#### PROBLEM REQUIREMENTS:
Please put every line of text from the records below into a numbered list, leaving out blank lines and the pictures.
━━━━━━━━━━
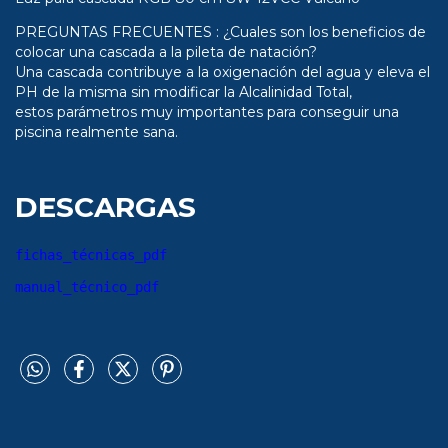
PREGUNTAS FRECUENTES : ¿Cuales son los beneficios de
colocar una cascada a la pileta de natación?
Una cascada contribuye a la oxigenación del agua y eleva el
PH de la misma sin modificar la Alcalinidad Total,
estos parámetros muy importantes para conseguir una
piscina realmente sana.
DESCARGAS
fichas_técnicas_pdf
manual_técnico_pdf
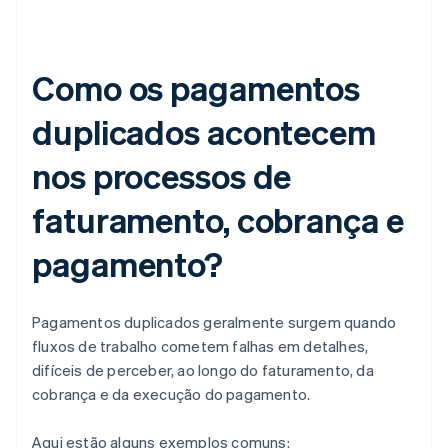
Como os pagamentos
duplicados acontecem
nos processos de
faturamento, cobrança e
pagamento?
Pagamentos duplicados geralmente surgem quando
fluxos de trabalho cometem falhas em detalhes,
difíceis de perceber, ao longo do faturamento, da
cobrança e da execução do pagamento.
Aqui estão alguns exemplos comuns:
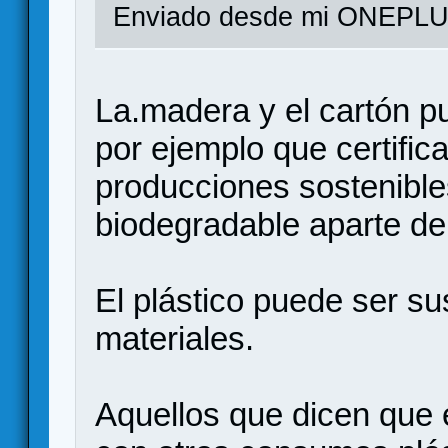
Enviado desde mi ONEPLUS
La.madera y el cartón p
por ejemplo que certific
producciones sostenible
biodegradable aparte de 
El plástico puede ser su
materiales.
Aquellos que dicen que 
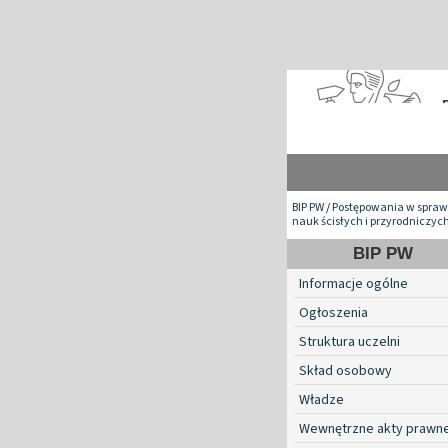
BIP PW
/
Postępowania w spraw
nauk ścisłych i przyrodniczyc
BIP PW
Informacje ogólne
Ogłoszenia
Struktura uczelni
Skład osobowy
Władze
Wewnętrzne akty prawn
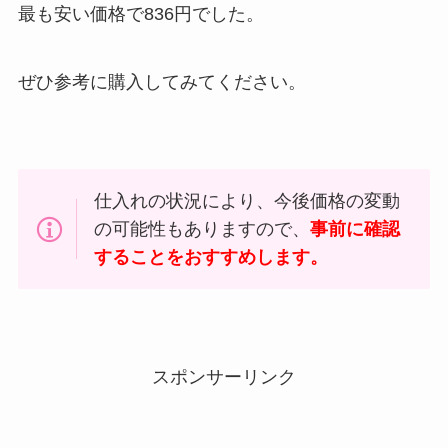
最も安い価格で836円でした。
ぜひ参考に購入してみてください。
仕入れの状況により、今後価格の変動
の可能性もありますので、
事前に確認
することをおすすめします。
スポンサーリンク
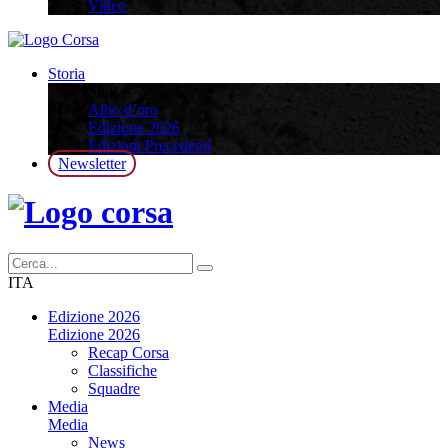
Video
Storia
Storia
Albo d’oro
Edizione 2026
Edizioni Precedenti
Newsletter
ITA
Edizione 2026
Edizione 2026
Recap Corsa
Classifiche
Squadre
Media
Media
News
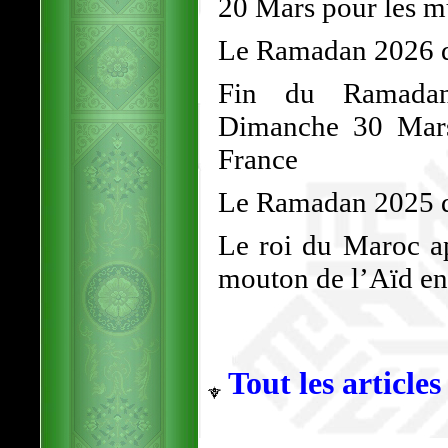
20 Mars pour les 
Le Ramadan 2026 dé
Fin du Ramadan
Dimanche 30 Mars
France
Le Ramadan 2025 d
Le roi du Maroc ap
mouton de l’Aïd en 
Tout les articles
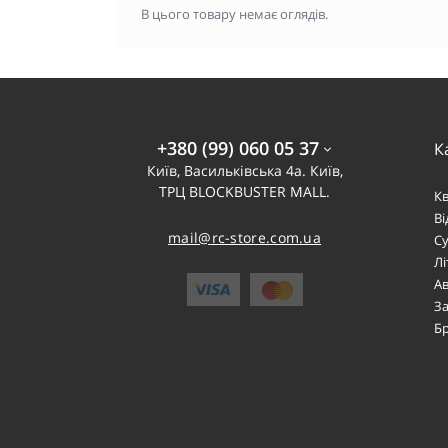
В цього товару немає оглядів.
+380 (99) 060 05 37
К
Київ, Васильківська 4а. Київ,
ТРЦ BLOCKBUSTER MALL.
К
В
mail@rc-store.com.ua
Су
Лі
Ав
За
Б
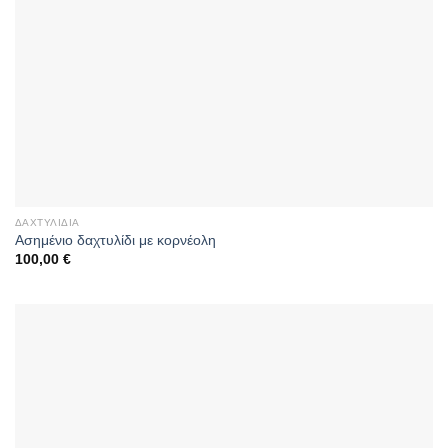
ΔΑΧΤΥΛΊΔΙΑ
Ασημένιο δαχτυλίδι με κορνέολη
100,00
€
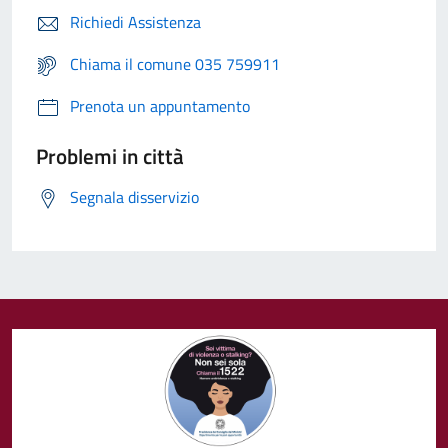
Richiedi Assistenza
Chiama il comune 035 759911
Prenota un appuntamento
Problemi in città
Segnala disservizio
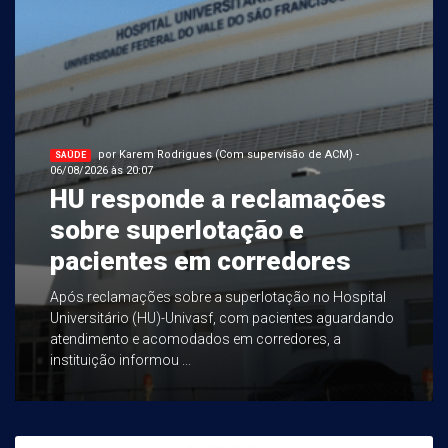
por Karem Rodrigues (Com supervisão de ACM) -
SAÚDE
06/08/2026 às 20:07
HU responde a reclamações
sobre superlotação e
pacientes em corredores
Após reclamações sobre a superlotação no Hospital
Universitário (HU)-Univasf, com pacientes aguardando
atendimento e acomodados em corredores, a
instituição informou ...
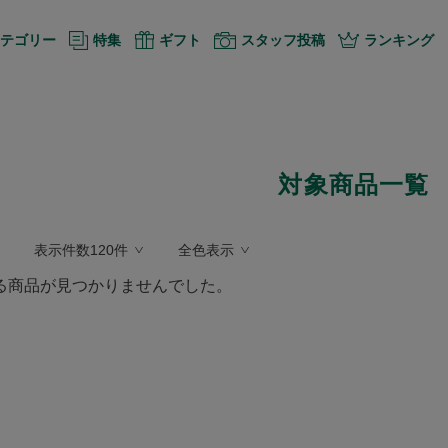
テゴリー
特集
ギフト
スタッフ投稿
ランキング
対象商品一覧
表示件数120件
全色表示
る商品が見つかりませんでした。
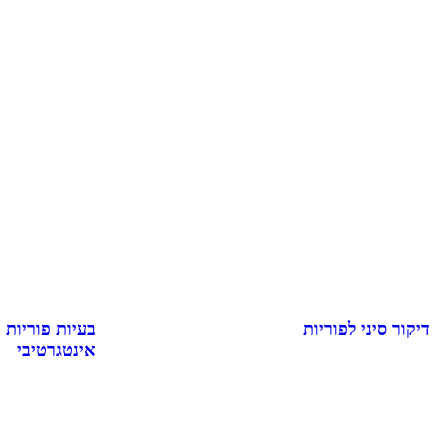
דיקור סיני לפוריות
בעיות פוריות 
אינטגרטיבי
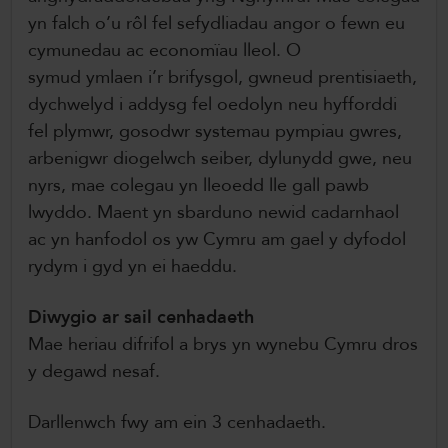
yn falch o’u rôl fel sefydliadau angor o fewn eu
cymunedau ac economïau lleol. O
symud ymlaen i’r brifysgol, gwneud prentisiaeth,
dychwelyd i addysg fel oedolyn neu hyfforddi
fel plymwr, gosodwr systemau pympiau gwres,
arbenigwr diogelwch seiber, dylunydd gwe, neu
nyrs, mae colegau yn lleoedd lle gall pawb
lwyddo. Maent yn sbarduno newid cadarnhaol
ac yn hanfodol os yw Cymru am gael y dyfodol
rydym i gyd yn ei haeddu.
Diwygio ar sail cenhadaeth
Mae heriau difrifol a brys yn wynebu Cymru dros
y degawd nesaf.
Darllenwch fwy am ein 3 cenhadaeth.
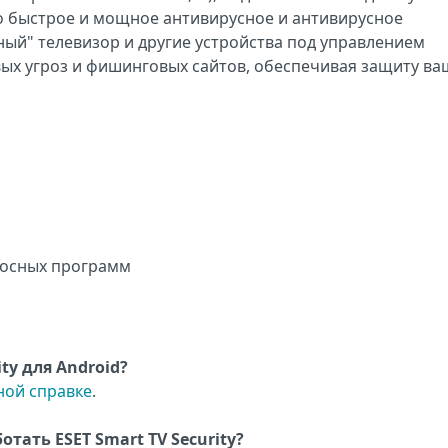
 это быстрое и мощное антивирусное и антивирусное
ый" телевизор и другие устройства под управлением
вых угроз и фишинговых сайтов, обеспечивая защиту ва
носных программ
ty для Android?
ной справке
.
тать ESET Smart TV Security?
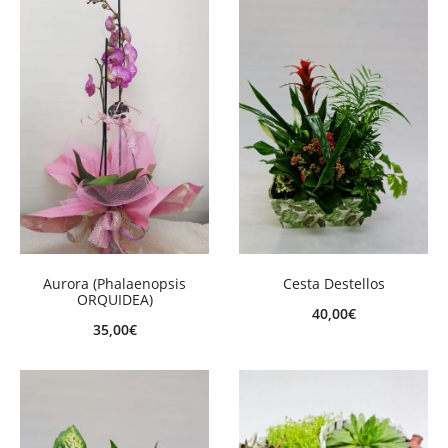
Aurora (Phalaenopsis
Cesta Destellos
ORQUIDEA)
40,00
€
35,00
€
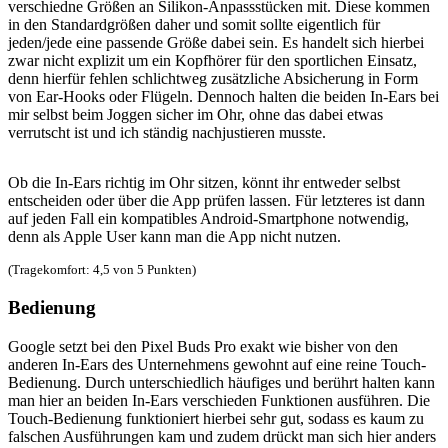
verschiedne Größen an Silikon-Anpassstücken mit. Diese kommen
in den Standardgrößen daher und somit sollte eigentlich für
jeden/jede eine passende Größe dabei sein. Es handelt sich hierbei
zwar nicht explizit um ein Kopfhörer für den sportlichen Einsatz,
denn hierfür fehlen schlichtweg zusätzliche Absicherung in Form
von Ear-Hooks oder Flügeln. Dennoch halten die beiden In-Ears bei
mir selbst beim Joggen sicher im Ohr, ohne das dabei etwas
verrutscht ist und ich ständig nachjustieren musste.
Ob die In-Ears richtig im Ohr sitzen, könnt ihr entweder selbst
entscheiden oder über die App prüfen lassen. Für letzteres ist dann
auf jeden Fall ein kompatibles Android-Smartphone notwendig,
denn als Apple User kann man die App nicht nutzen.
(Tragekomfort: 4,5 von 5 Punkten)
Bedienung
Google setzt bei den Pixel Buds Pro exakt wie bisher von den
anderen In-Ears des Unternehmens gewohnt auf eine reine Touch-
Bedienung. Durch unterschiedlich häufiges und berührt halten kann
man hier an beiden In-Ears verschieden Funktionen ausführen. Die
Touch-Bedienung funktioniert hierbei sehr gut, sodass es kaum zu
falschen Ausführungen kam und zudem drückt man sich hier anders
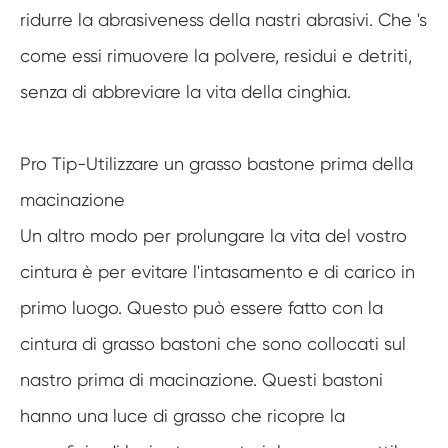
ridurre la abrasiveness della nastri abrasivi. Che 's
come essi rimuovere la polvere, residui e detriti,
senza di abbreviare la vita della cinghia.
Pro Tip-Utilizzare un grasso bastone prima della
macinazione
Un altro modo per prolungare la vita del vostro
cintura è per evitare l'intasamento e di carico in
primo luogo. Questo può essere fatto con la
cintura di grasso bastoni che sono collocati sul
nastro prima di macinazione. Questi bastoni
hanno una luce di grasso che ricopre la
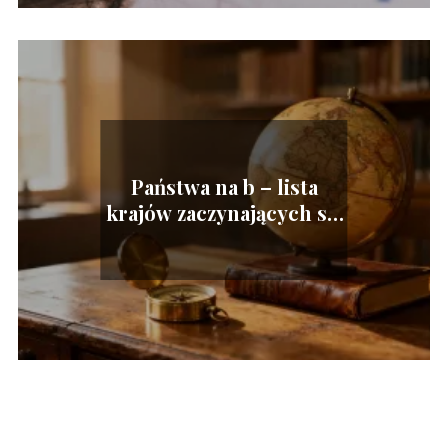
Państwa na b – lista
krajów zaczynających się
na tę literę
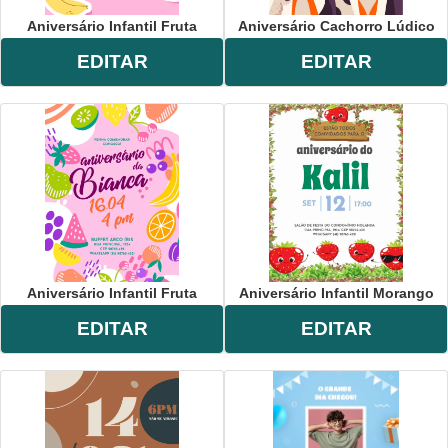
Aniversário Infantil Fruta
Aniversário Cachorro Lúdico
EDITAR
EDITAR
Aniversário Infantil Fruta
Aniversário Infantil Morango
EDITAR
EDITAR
━━━━━━━━━━
#### TASK ANSWER:
1. PREGUNTAS FRECUENTES : ¿Cuales son los beneficios de
2. colocar una cascada a la pileta de natación?
3. Una cascada contribuye a la oxigenación del agua y eleva el
4. PH de la misma sin modificar la Alcalinidad Total,
5. estos parámetros muy importantes para conseguir una
6. piscina realmente sana.
7. DESCARGAS
8. fichas_técnicas_pdf
9. manual_técnico_pdf
10. Como os pagamentos
11. duplicados acontecem
12. nos processos de
13. faturamento, cobrança e
14. pagamento?
15. Pagamentos duplicados geralmente surgem quando
16. fluxos de trabalho cometem falhas em detalhes,
17. difíceis de perceber, ao longo do faturamento, da
18. cobrança e da execução do pagamento.
19. Aqui estão alguns exemplos comuns:
20. Enviado desde mi ONEPLUS
21. La.madera y el cartón p
22. por ejemplo que certific
23. producciones sostenible
24. biodegradable aparte de 
25. El plástico puede ser su
26. materiales.
27. Aquellos que dicen que 
28. BIP PW
29. /
30. Postępowania w spraw
31. nauk ścisłych i przyrodniczyc
32. BIP PW
33. Informacje ogólne
34. Ogłoszenia
35. Struktura uczelni
36. Skład osobowy
37. Władze
38. Wewnętrzne akty prawn
39. 最も安い価格で836円でした。
40. ぜひ参考に購入してみてください。
41. 仕入れの状況により、今後価格の変動
42. の可能性もありますので、
43. 事前に確認
44. することをおすすめします。
45. スポンサーリンク
46. Video
47. Storia
48. Storia
49. Albo d’oro
50. Edizione 2026
51. Edizioni Precedenti
52. Newsletter
53. ITA
54. Edizione 2026
55. Edizione 2026
56. Recap Corsa
57. Classifiche
58. Squadre
59. Media
60. Media
61. News
62. 20 Mars pour les 
63. Le Ramadan 2026 dé
64. Fin du Ramadan
65. Dimanche 30 Mars
66. France
67. Le Ramadan 2025 d
68. Le roi du Maroc ap
69. mouton de l’Aïd en 
70. Tout les articles
71. В цього товару немає оглядів.
72. +380 (99) 060 05 37
73. К
74. Київ, Васильківська 4а. Київ,
75. ТРЦ BLOCKBUSTER MALL.
76. К
77. В
78. mail@rc-store.com.ua
79. Су
80. Лі
81. Ав
82. За
83. Б
84. ΔΑΧΤΥΛΊΔΙΑ
85. Ασημένιο δαχτυλίδι με κορνέολη
86. 100,00
87. €
88. Richiedi Assistenza
89. Chiama il comune 035 759911
90. Prenota un appuntamento
91. Problemi in città
92. Segnala disservizio
93. por Karem Rodrigues (Com supervisão de ACM) -
94. SAÚDE
95. 06/08/2026 às 20:07
96. HU responde a reclamações
97. sobre superlotação e
98. pacientes em corredores
99. Após reclamações sobre a superlotação no Hospital
100. Universitário (HU)-Univasf, com pacientes aguardando
101. atendimento e acomodados em corredores, a
102. instituição informou ...
103. テゴリー
104. 特集
105. ギフト
106. スタッフ投稿
107. ランキング
108. 対象商品一覧
109. 表示件数120件
110. 全色表示
111. る商品が見つかりませんでした。
112. דיקור סיני לפוריות
113. בעיות פוריות 
114. אינטגרטיבי
115. yn falch o’u rôl fel sefydliadau angor o fewn eu
116. cymunedau ac economïau lleol. O
117. symud ymlaen i’r brifysgol, gwneud prentisiaeth,
118. dychwelyd i addysg fel oedolyn neu hyfforddi
119. fel plymwr, gosodwr systemau pympiau gwres,
120. arbenigwr diogelwch seiber, dylunydd gwe, neu
121. nyrs, mae colegau yn lleoedd lle gall pawb
122. lwyddo. Maent yn sbarduno newid cadarnhaol
123. ac yn hanfodol os yw Cymru am gael y dyfodol
124. rydym i gyd yn ei haeddu.
125. Diwygio ar sail cenhadaeth
126. Mae heriau difrifol a brys yn wynebu Cymru dros
127. y degawd nesaf.
128. Darllenwch fwy am ein 3 cenhadaeth.
129.  это быстрое и мощное антивирусное и антивирусное
130. ый" телевизор и другие устройства под управлением
131. вых угроз и фишинговых сайтов, обеспечивая защиту ва
132. носных программ
133. ty для Android?
134. ной справке
135. .
136. тать ESET Smart TV Security?
137. Aurora (Phalaenopsis
138. Cesta Destellos
139. ORQUIDEA)
140. 40,00
141. €
142. 35,00
143. €
144. verschiedne Größen an Silikon-Anpassstücken mit. Diese kommen
145. in den Standardgrößen daher und somit sollte eigentlich für
146. jeden/jede eine passende Größe dabei sein. Es handelt sich hierbei
147. zwar nicht explizit um ein Kopfhörer für den sportlichen Einsatz,
148. denn hierfür fehlen schlichtweg zusätzliche Absicherung in Form
149. von Ear-Hooks oder Flügeln. Dennoch halten die beiden In-Ears bei
150. mir selbst beim Joggen sicher im Ohr, ohne das dabei etwas
151. verrutscht ist und ich ständig nachjustieren musste.
152. Ob die In-Ears richtig im Ohr sitzen, könnt ihr entweder selbst
153. entscheiden oder über die App prüfen lassen. Für letzteres ist dann
154. auf jeden Fall ein kompatibles Android-Smartphone notwendig,
155. denn als Apple User kann man die App nicht nutzen.
156. (Tragekomfort: 4,5 von 5 Punkten)
157. Bedienung
158. Google setzt bei den Pixel Buds Pro exakt wie bisher von den
159. anderen In-Ears des Unternehmens gewohnt auf eine reine Touch-
160. Bedienung. Durch unterschiedlich häufiges und berührt halten kann
161. man hier an beiden In-Ears verschieden Funktionen ausführen. Die
162. Touch-Bedienung funktioniert hierbei sehr gut, sodass es kaum zu
163. falschen Ausführungen kam und zudem drückt man sich hier anders
164. ridurre la abrasiveness della nastri abrasivi. Che 's
165. come essi rimuovere la polvere, residui e detriti,
166. senza di abbreviare la vita della cinghia.
167. Pro Tip-Utilizzare un grasso bastone prima della
168. macinazione
169. Un altro modo per prolungare la vita del vostro
170. cintura è per evitare l'intasamento e di carico in
171. primo luogo. Questo può essere fatto con la
172. cintura di grasso bastoni che sono collocati sul
173. nastro prima di macinazione. Questi bastoni
174. hanno una luce di grasso che ricopre la
175. Państwa na b – lista
176. krajów zaczynających się
177. na tę literę
178. Aniversário Infantil Fruta
179. Aniversário Cachorro Lúdico
180. EDITAR
181. EDITAR
182. Aniversário Infantil Fruta
183. Aniversário Infantil Morango
184. EDITAR
185. EDITAR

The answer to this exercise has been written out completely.